Since we want to use this behavior on existing elements, we create a directive that we can implement as an HTML attribute (see Listing 7.35). In the link function, we can create the desired functionality by using a callback to $swipe.bind(). To this end, we use the move event and set the position of the element by using the attributes top and left. In doing so, we make sure that the CSS attribute position is set relative to its parent container. The element that is annotated by the directive must have this CSS attribute. However, for the element the value is absolute.

Listing 7.35: Our Draggable directive based on the $swipe service

angular.module('app').directive('draggable',
function ($swipe) {
  return {
    restrict: 'A',
    link: function (scope, element) {
      var width = element[0].offsetWidth,
        height = element[0].offsetHeight;

      var toggleActive = function () {
        element.toggleClass('swipe-active');
      };

      $swipe.bind(element, {
        'start': toggleActive,
        'move': function (coords) {
          element.css('left', coords.x-(width/2) + "px");
          element.css('top', coords.y-(height/2) + "px");
        },
        'end': toggleActive,
        'cancel': toggleActive
      });
    }
  };
});

In addition, we define a toggleActive() function to set the CSS class swipe-active on the element as soon as this gesture is active.
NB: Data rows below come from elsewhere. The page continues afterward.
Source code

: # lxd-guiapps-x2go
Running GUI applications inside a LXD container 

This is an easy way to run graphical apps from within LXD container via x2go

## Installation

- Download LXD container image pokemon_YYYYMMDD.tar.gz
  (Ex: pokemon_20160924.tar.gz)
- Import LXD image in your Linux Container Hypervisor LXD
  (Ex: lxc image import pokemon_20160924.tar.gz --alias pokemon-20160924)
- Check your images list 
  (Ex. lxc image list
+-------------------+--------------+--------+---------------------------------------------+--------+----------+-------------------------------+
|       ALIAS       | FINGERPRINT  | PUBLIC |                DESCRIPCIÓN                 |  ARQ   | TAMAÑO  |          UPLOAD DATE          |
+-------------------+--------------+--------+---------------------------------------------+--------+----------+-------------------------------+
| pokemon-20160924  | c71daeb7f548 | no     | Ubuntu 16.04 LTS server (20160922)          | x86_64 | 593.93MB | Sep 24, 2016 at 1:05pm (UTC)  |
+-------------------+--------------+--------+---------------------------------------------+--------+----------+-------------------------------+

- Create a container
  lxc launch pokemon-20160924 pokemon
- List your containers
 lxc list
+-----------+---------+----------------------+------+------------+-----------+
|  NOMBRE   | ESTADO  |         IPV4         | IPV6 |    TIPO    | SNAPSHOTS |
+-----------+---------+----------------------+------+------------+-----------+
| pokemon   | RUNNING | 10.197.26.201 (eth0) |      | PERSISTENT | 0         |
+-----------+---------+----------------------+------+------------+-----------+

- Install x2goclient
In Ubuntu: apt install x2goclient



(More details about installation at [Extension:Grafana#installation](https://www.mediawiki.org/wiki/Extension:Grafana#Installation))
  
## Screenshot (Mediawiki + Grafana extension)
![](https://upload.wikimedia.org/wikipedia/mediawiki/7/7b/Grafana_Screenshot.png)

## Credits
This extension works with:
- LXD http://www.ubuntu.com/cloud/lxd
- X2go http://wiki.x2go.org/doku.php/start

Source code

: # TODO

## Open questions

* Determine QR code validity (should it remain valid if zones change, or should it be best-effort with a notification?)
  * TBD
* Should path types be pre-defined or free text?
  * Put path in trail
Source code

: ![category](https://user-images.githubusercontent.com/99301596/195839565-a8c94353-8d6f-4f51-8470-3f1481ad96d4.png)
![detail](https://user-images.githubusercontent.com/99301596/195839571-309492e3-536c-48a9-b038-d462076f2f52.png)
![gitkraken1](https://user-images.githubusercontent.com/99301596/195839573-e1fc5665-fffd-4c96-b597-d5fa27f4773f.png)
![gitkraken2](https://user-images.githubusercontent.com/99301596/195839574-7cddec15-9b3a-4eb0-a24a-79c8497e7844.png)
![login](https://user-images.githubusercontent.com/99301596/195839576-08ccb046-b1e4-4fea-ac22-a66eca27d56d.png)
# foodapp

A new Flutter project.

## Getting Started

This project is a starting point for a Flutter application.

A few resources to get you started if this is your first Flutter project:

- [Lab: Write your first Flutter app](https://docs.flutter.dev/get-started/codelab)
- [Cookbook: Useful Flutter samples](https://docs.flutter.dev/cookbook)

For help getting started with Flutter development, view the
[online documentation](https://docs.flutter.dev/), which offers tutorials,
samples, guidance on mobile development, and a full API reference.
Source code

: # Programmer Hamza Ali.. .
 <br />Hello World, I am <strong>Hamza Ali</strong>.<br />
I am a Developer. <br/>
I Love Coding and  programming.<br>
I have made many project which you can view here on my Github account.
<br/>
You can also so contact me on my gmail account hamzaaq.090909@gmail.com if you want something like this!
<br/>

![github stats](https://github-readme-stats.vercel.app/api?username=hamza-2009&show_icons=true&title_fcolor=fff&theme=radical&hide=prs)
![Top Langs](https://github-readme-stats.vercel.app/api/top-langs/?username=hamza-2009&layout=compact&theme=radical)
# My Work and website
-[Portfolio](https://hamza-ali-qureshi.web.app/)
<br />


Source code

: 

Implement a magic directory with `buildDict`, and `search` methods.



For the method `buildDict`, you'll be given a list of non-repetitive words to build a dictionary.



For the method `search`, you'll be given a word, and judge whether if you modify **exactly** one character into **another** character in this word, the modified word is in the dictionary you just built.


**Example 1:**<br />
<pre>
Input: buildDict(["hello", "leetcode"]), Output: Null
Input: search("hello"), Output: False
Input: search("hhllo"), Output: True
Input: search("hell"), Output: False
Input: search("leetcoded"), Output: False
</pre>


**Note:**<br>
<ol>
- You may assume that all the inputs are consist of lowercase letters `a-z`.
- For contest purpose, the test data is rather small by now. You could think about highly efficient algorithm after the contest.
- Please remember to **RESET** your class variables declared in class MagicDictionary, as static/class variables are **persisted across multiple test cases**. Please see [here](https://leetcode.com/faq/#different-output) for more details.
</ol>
This way, we can visualize this state better with a frame or transparent.

Now we can embed this directive in our example by creating an element that is annotated with the HTML attribute draggable (see Listing 7.36).

Listing 7.36: Using our draggable directive

<!DOCTYPE html>
<html ng-app="app">
<head>
  <meta charset="utf-8">
  <title>Usage of Draggable Directive</title>
  <link rel="stylesheet" href="css/draggable.css" media="screen">
</head>
<body>

  <div class="draggable" draggable></div>

  <div ng-click="click=click+1">
    <div>Click: {{click}}</div>
  </div>

  <div ng-swipe-right="right=right+1" ng-swipe-left="left=left+1">
    <div>Swipe-right: {{right}}</div>
    <div>Swipe-left: {{left}}</div>
  </div>

  <!-- Scripts -->
  <script src="lib/angular/angular.min.js"></script>
  <script src="lib/angular-touch/angular-touch.min.js"></script>
  <script src="scripts/app.js"></script>
  <script src="scripts/directives/draggable.js"></script>
</body>
</html>

Summary

• In this section, we discussed the extent to which AngularJS supports mobile devices.
• By using the ngTouch module, you can access extensions that AngularJS provides for mobile devices. It comes with a touch optimized implementation of the ngClick directive and also contains directives for dealing with swipe events.
• With the $swipe service, which is a part of ngTouch, you can implement touch functions such as drag and drop.